第2部はプレイエルの素朴とも思える純な響きにうっとりと聴き入ります。さすがに「革命」は響きがちょっと物足りない感じでしたが、意外に聴き映えがしました。素晴らしかったのはやはり、バラード第1番です。プレイエルで聴くのはなかなか贅沢な感じ。これぞ、ショパンですね。

第3部はYAMAHAのCFXの素晴らしい響きを仲道郁代さんが見事に引き出してくれました。YAMAHAでこれほどの音色を聴かせてくれるのはこれまではピリスだけでしたが、仲道郁代さんの素晴らしい技術に脱帽です。第2部のプレイエルを上回る出来でした。スタインウェイではこうは弾けなかったでしょう。最初の幻想即興曲の第1音から素晴らしい響きが聴けました。「革命」は断然、素晴らしい響きです。プレイエルの時代に生きたショパンもこれなら納得してくれるでしょう。

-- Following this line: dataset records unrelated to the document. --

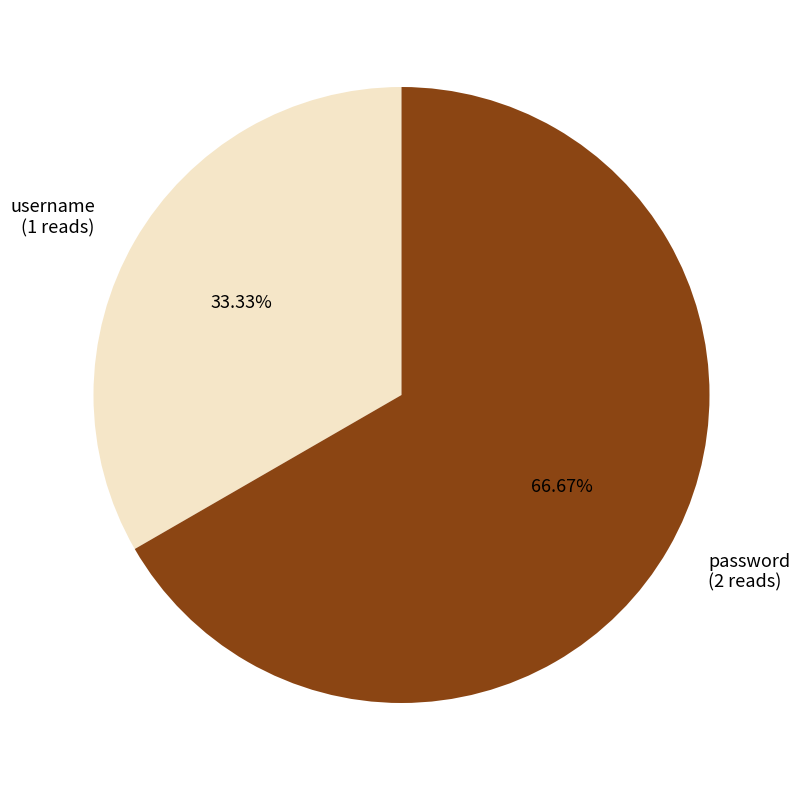

Which category has the biggest portion of the pie?

password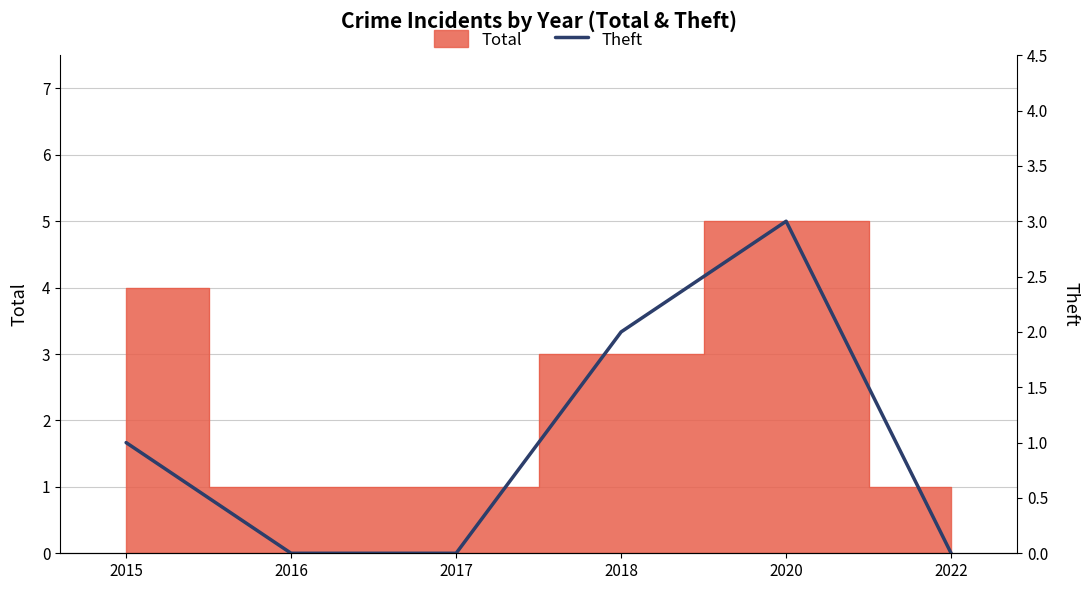

What is the value of the 4th point from the left?

2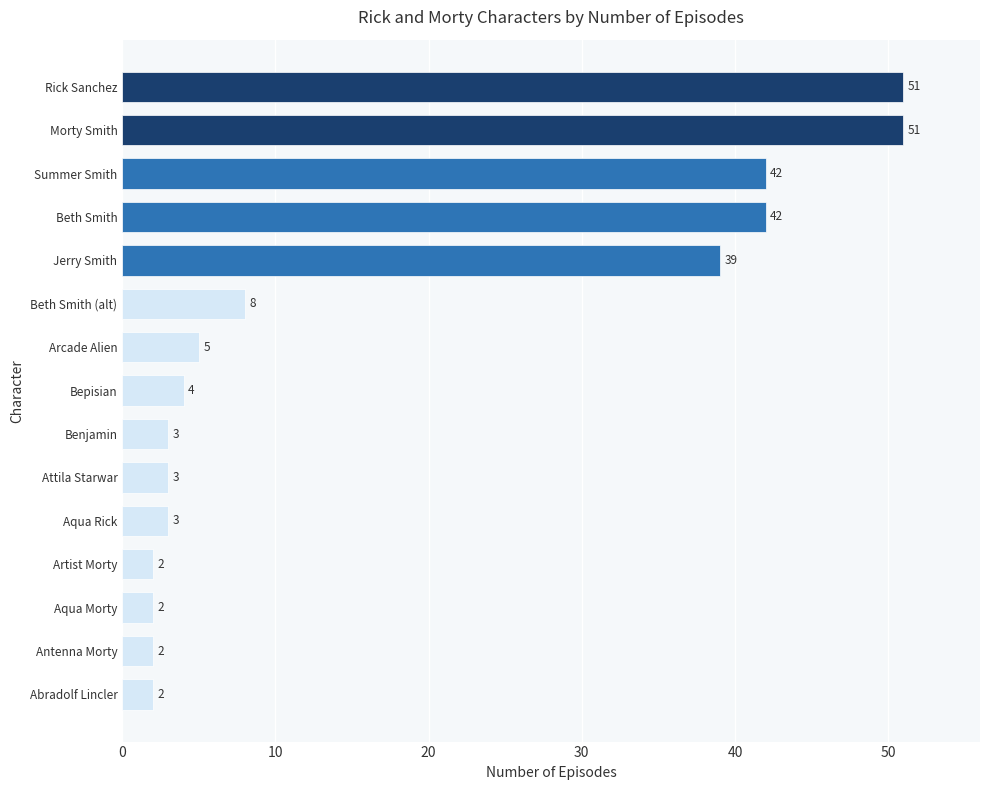

Reading top to bottom, transcribe all the data shown in this chart.

51	51	42	42	39	8	5	4	3	3	3	2	2	2	2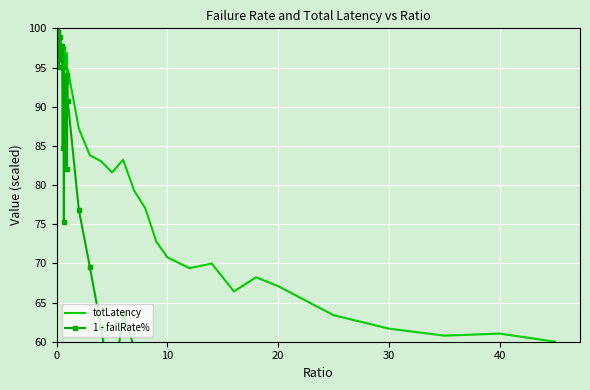

Which series has the largest total across all categories?

totLatency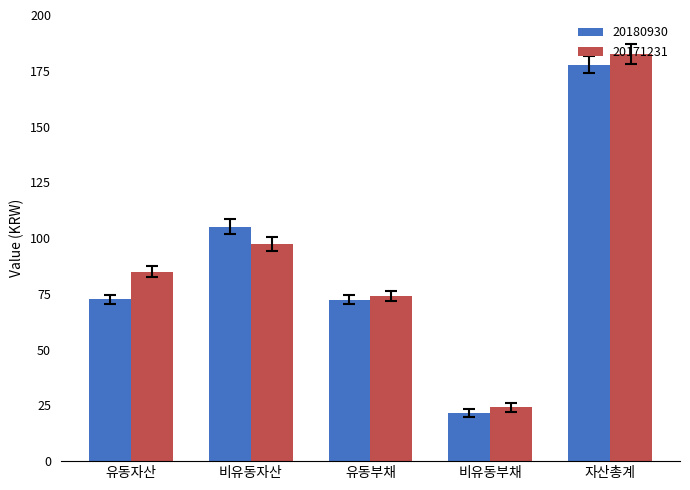

At which category is the sum across all series the highest?

자산총계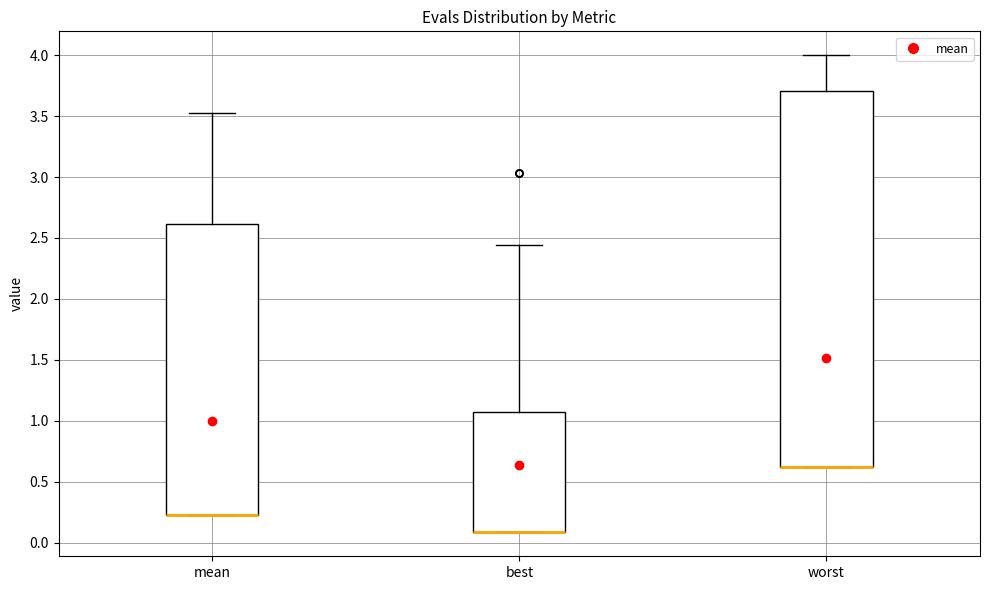

Reading left to right, transcribe this box plot: for each box, give where its median line is, the range the box spans, and where its two whiskers end, as read against the y-axis. The values are not printed on the chart, so give them approximately, as read against the axis.

mean: median 0.25 (drawn on the box's lower edge), box 0.25 to 2.60, whiskers 0.25 to 3.55
best: median 0.10 (drawn on the box's lower edge), box 0.10 to 1.05, whiskers 0.10 to 2.45
worst: median 0.60 (drawn on the box's lower edge), box 0.60 to 3.70, whiskers 0.60 to 4.00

全体を通して、仲道郁代さんの丁寧で安定した演奏が印象的でした。それを支えていたのが左手が刻む正確なリズムと響きです。特にインテンポのときにその素晴らしさを実感しました。たまにミスタッチはありましたが、それは些細なもので鑑賞には差支えがなく、仲道郁代さんは最近、ますますテクニックに磨きがかかったという印象です。音楽的にもスリリングさとかデモーニッシュさこそ感じられませんが、王道を行く納得の演奏です。心地よく聴くことができました。

今日のプログラムは以下です。

  フレデリック・ショパン

  ワルツ第1番変ホ長調Op.18「華麗なる大円舞曲」
  練習曲変イ長調Op.25-1「エオリアン・ハープ」
  前奏曲第7番イ長調Op.28-7
  ワルツ第7番嬰ハ短調Op.64-2
  夜想曲第20番(遺作)嬰ハ短調「レント・コン・グラン・エスプレッシオーネ」
  アンダンテ・スピアナートと華麗なる大ポロネーズ 変ホ長調Op.22

   《休憩》

  マズルカ第13番イ短調Op.17-4
  前奏曲第15番変ニ長調Op.28-15「雨だれ」
  練習曲ハ短調Op.10-12「革命」
  練習曲ホ長調Op.10-3「別れの曲」
  バラード第1番ト短調Op.23

   《休憩》

  幻想即興曲嬰ハ短調 Op.66
  夜想曲第2番変ホ長調Op.9-2
  練習曲ハ短調Op.10-12「革命」
  練習曲ホ長調Op.10-3「別れの曲」
  ポロネーズ第6番変イ長調Op.53「英雄」

   《アンコール》

    エルガー:愛の挨拶 Op.12

つい、ふらふらと仲道郁代さんの最新のショパンアルバムのCDを買い求め、サインをいただきました。配偶者は少々、呆れ顔でしたけどね。YAMAHAの響きが素晴らしかったとお話しすると、にっこりと美しい微笑みを浮かべながら、「それはYAMAHAの人が喜びますよ」と答えてくれました。次は来年1月のサントリーホールでのコバケンさんとの協奏曲コンサートです。ショパンとチャイコフスキーの2曲を弾くという豪華版です。ピアノはきっとスタインウェイでしょうが、できれば、YAHAMAで弾いてほしいな ⇒ 仲道さん。